• _COME PROCEDERE_: Trascrivi tutte le righe di testo del materiale qui sotto in un elenco JSON di stringhe, una stringa per riga, tralasciando le righe vuote. Lascia fuori dalla risposta le immagini.

• _DATI FORNITI_:
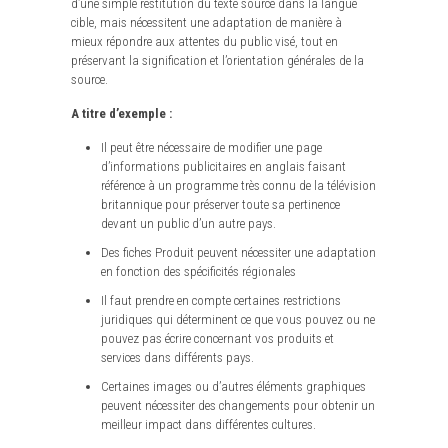
d’une simple restitution du texte source dans la langue
cible, mais nécessitent une adaptation de manière à
mieux répondre aux attentes du public visé, tout en
préservant la signification et l’orientation générales de la
source.
A titre d’exemple :
Il peut être nécessaire de modifier une page
d’informations publicitaires en anglais faisant
référence à un programme très connu de la télévision
britannique pour préserver toute sa pertinence
devant un public d’un autre pays.
Des fiches Produit peuvent nécessiter une adaptation
en fonction des spécificités régionales
Il faut prendre en compte certaines restrictions
juridiques qui déterminent ce que vous pouvez ou ne
pouvez pas écrire concernant vos produits et
services dans différents pays.
Certaines images ou d’autres éléments graphiques
peuvent nécessiter des changements pour obtenir un
meilleur impact dans différentes cultures.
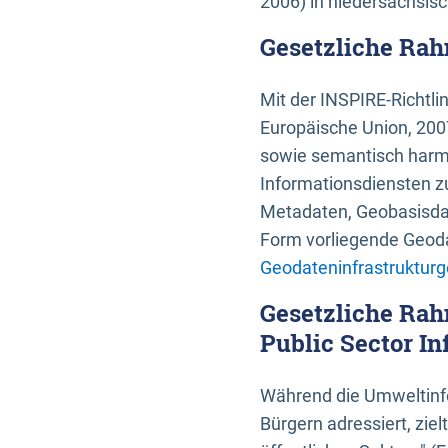
2006) in niedersächsis
Gesetzliche Rah
Mit der INSPIRE-Richtli
Europäische Union, 2007
sowie semantisch harmo
Informationsdiensten zu
Metadaten, Geobasisdate
Form vorliegende Geoda
Geodateninfrastrukturg
Gesetzliche Rah
Public Sector In
Während die Umweltinfo
Bürgern adressiert, zie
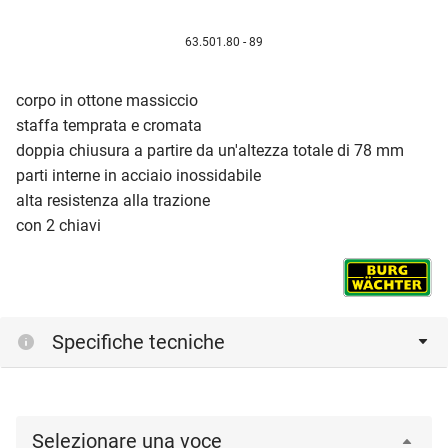
63.501.80 - 89
corpo in ottone massiccio
staffa temprata e cromata
doppia chiusura a partire da un'altezza totale di 78 mm
parti interne in acciaio inossidabile
alta resistenza alla trazione
con 2 chiavi
Specifiche tecniche
Selezionare una voce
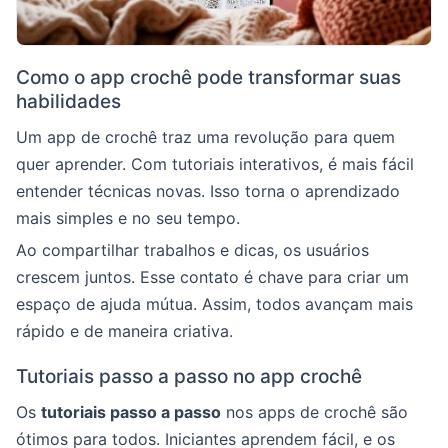
Como o app crochê pode transformar suas
habilidades
Um app de crochê traz uma revolução para quem
quer aprender. Com tutoriais interativos, é mais fácil
entender técnicas novas. Isso torna o aprendizado
mais simples e no seu tempo.
Ao compartilhar trabalhos e dicas, os usuários
crescem juntos. Esse contato é chave para criar um
espaço de ajuda mútua. Assim, todos avançam mais
rápido e de maneira criativa.
Tutoriais passo a passo no app crochê
Os
tutoriais passo a passo
nos apps de crochê são
ótimos para todos. Iniciantes aprendem fácil, e os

• _RISPOSTA_:
[
  "d’une simple restitution du texte source dans la langue",
  "cible, mais nécessitent une adaptation de manière à",
  "mieux répondre aux attentes du public visé, tout en",
  "préservant la signification et l’orientation générales de la",
  "source.",
  "A titre d’exemple :",
  "Il peut être nécessaire de modifier une page",
  "d’informations publicitaires en anglais faisant",
  "référence à un programme très connu de la télévision",
  "britannique pour préserver toute sa pertinence",
  "devant un public d’un autre pays.",
  "Des fiches Produit peuvent nécessiter une adaptation",
  "en fonction des spécificités régionales",
  "Il faut prendre en compte certaines restrictions",
  "juridiques qui déterminent ce que vous pouvez ou ne",
  "pouvez pas écrire concernant vos produits et",
  "services dans différents pays.",
  "Certaines images ou d’autres éléments graphiques",
  "peuvent nécessiter des changements pour obtenir un",
  "meilleur impact dans différentes cultures.",
  "2006) in niedersächsis",
  "Gesetzliche Rah",
  "Mit der INSPIRE-Richtli",
  "Europäische Union, 2007",
  "sowie semantisch harmo",
  "Informationsdiensten zu",
  "Metadaten, Geobasisdate",
  "Form vorliegende Geoda",
  "Geodateninfrastrukturg",
  "Gesetzliche Rah",
  "Public Sector In",
  "Während die Umweltinfo",
  "Bürgern adressiert, zie",
  "63.501.80 - 89",
  "corpo in ottone massiccio",
  "staffa temprata e cromata",
  "doppia chiusura a partire da un'altezza totale di 78 mm",
  "parti interne in acciaio inossidabile",
  "alta resistenza alla trazione",
  "con 2 chiavi",
  "Specifiche tecniche",
  "Selezionare una voce",
  "Como o app crochê pode transformar suas",
  "habilidades",
  "Um app de crochê traz uma revolução para quem",
  "quer aprender. Com tutoriais interativos, é mais fácil",
  "entender técnicas novas. Isso torna o aprendizado",
  "mais simples e no seu tempo.",
  "Ao compartilhar trabalhos e dicas, os usuários",
  "crescem juntos. Esse contato é chave para criar um",
  "espaço de ajuda mútua. Assim, todos avançam mais",
  "rápido e de maneira criativa.",
  "Tutoriais passo a passo no app crochê",
  "Os",
  "tutoriais passo a passo",
  "nos apps de crochê são",
  "ótimos para todos. Iniciantes aprendem fácil, e os"
]